The first and main riff for this song was written several months before as a short 20 second snippet of music. I had a nightmare to do with my friend who had recently taken his own life, and when I woke up I wrote the lyrics down about how I felt. The next day I felt they deserved some music with them, something I don’t normally do, and I stuck those lyrics to that riff. The disco section is the same riff sped up, but it was inspired by the song Sweet Disposition by Temper Trap. It goes through an almost musical reflection on loss really, from being hurt by this loss to feeling that you can never be forgiven and that it should have been yourself.

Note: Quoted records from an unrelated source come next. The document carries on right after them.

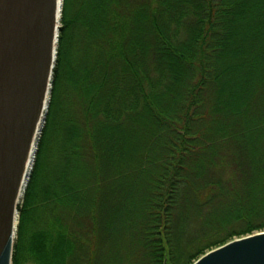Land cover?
I'll return each mask as SVG.
<instances>
[{"label":"trees","instance_id":"trees-1","mask_svg":"<svg viewBox=\"0 0 264 264\" xmlns=\"http://www.w3.org/2000/svg\"><path fill=\"white\" fill-rule=\"evenodd\" d=\"M12 264H191L264 230V0H61Z\"/></svg>","mask_w":264,"mask_h":264},{"label":"water","instance_id":"water-1","mask_svg":"<svg viewBox=\"0 0 264 264\" xmlns=\"http://www.w3.org/2000/svg\"><path fill=\"white\" fill-rule=\"evenodd\" d=\"M60 10L61 0H0V264H12L17 205L49 98ZM191 264H264V230Z\"/></svg>","mask_w":264,"mask_h":264},{"label":"rangeland","instance_id":"rangeland-1","mask_svg":"<svg viewBox=\"0 0 264 264\" xmlns=\"http://www.w3.org/2000/svg\"><path fill=\"white\" fill-rule=\"evenodd\" d=\"M48 100H49V98H48ZM48 103V102H47ZM43 124H44V119H43V123L41 124L42 126H43ZM42 128V127H41ZM41 130V129H40ZM40 132L41 131H39V136H40ZM39 136H38V138H39ZM38 140V139H37ZM36 144H37V142H36ZM36 144H35V150H34V152H33V155H32V159H31V162H30V165H29V170H28V173H30V171H31V168H32V164H33V160H34V155H35V152H36ZM29 176V175H28ZM27 180H28V178H27ZM27 180H26V183H27ZM26 183H25V185H26ZM23 193V192H22ZM21 197H22V195H21ZM20 200H21V198L19 199V202H20ZM16 222H17V216H16ZM14 237H15V235H14ZM214 249V248H213ZM206 253V252H205Z\"/></svg>","mask_w":264,"mask_h":264},{"label":"bare ground","instance_id":"bare-ground-1","mask_svg":"<svg viewBox=\"0 0 264 264\" xmlns=\"http://www.w3.org/2000/svg\"><path fill=\"white\" fill-rule=\"evenodd\" d=\"M56 15H57V13H56ZM30 160H31V159H30ZM30 160H29V161H30ZM28 163H30V162H28ZM28 165H29V164H28Z\"/></svg>","mask_w":264,"mask_h":264}]
</instances>
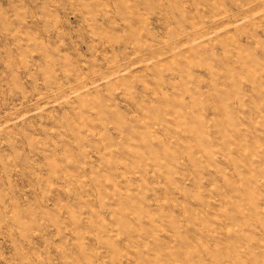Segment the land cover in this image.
<instances>
[{
	"label": "rangeland",
	"instance_id": "rangeland-1",
	"mask_svg": "<svg viewBox=\"0 0 264 264\" xmlns=\"http://www.w3.org/2000/svg\"><path fill=\"white\" fill-rule=\"evenodd\" d=\"M0 264H264V0H0Z\"/></svg>",
	"mask_w": 264,
	"mask_h": 264
}]
</instances>
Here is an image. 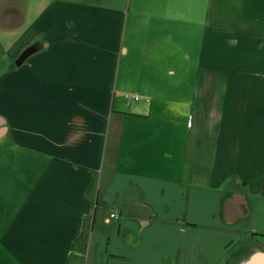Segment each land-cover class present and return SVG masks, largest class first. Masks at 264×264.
I'll return each instance as SVG.
<instances>
[{"label": "crops", "instance_id": "obj_1", "mask_svg": "<svg viewBox=\"0 0 264 264\" xmlns=\"http://www.w3.org/2000/svg\"><path fill=\"white\" fill-rule=\"evenodd\" d=\"M0 264H264V0H0Z\"/></svg>", "mask_w": 264, "mask_h": 264}, {"label": "built area", "instance_id": "obj_2", "mask_svg": "<svg viewBox=\"0 0 264 264\" xmlns=\"http://www.w3.org/2000/svg\"><path fill=\"white\" fill-rule=\"evenodd\" d=\"M111 217H114V215H111Z\"/></svg>", "mask_w": 264, "mask_h": 264}]
</instances>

Why would you question it?

Around this same time I wasn’t particularly happy with myself. I drove to do some shopping, and at a red light I just started singing the verse melody to myself. Instantly, I kept singing it and when I got back to my flat, I sat down at my keyboard and blocked out a few chords.

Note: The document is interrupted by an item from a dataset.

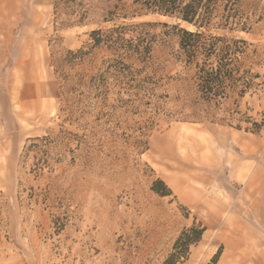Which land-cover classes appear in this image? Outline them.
I'll return each mask as SVG.
<instances>
[{"label": "rangeland", "instance_id": "rangeland-1", "mask_svg": "<svg viewBox=\"0 0 264 264\" xmlns=\"http://www.w3.org/2000/svg\"><path fill=\"white\" fill-rule=\"evenodd\" d=\"M258 1L254 30L229 36L252 44L247 64L264 76ZM131 4L0 0V264H264V127L253 131L264 89L217 109L199 103L172 36L139 77L154 84L126 89L111 77L99 99L93 80L115 57L92 31L176 23L123 18ZM80 49L81 62L69 55ZM200 225L181 256L177 241Z\"/></svg>", "mask_w": 264, "mask_h": 264}, {"label": "trees", "instance_id": "trees-1", "mask_svg": "<svg viewBox=\"0 0 264 264\" xmlns=\"http://www.w3.org/2000/svg\"><path fill=\"white\" fill-rule=\"evenodd\" d=\"M246 1L248 0H132L131 11L123 14V18L134 19L159 14L174 19L176 23H122L107 30L92 31L94 47H105L115 57L105 72L93 80V87L99 92L97 97L108 99L110 87L107 82L111 77L117 86L127 85L126 89L138 88L140 91L145 85L154 84L151 77H139L148 69L158 40L172 36L178 37L179 58L192 72L199 103L217 109L232 99L237 104L247 93L259 87L264 89V80L256 82V79H264V76L253 73L254 66L258 63L255 61L247 64L252 59V44L245 39L229 36L236 31L251 33L255 24L261 21L262 17L258 15L259 1L249 0L254 3L252 13L245 9ZM114 14L111 12V15ZM253 16L256 17L255 20L252 19ZM84 19L85 15L81 14L77 23L82 24ZM183 24L186 27H182ZM158 27L163 30L154 33ZM252 53L255 57L258 56L257 50ZM69 55L81 62L87 53L80 49L77 52L70 51ZM136 64L142 68L133 70ZM263 127L264 122L253 123L255 132ZM36 140L46 141L47 138ZM158 183L164 184L161 180ZM156 191L166 195L162 191ZM204 232L205 228L201 225L186 230L177 241L175 249L181 246L179 254L186 255L189 246L200 241Z\"/></svg>", "mask_w": 264, "mask_h": 264}]
</instances>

One lyric in particular I like is: “death is like taking your suit off”. I saw a George Harrison interview where he said that, some time before he died, and it stuck with me. The solo and indeed the whole song was also quite inspired by George Michael’s Jesus to a Child.

The Asylum

This song has a less depressing genesis: it began as one of my usual guitar songs. I’d been listening to Metallica’s Welcome Home (Sanitarium) and I decided to write some lyrics about a mental asylum around the song. My writing partner helped substantially with the lyrics and I also wanted to finally get my hard rock inspirations into my creation. The inspiration for the end of the chorus came from God Save the Queen by the Sex Pistols.

7/8

When I started writing music and collaborating with my friend Tom, he sent me a number of instrumentals he had been working on for years that he didn’t know how to finish. This one in particular was of course in 7/8, and the lyrics are all about one’s fear of being unsuccessful at the thing that they love the most. It’s definitely the most ‘out of the ordinary’ piece of music that I’ve made so far, and I think its one of my favourites for that exact reason.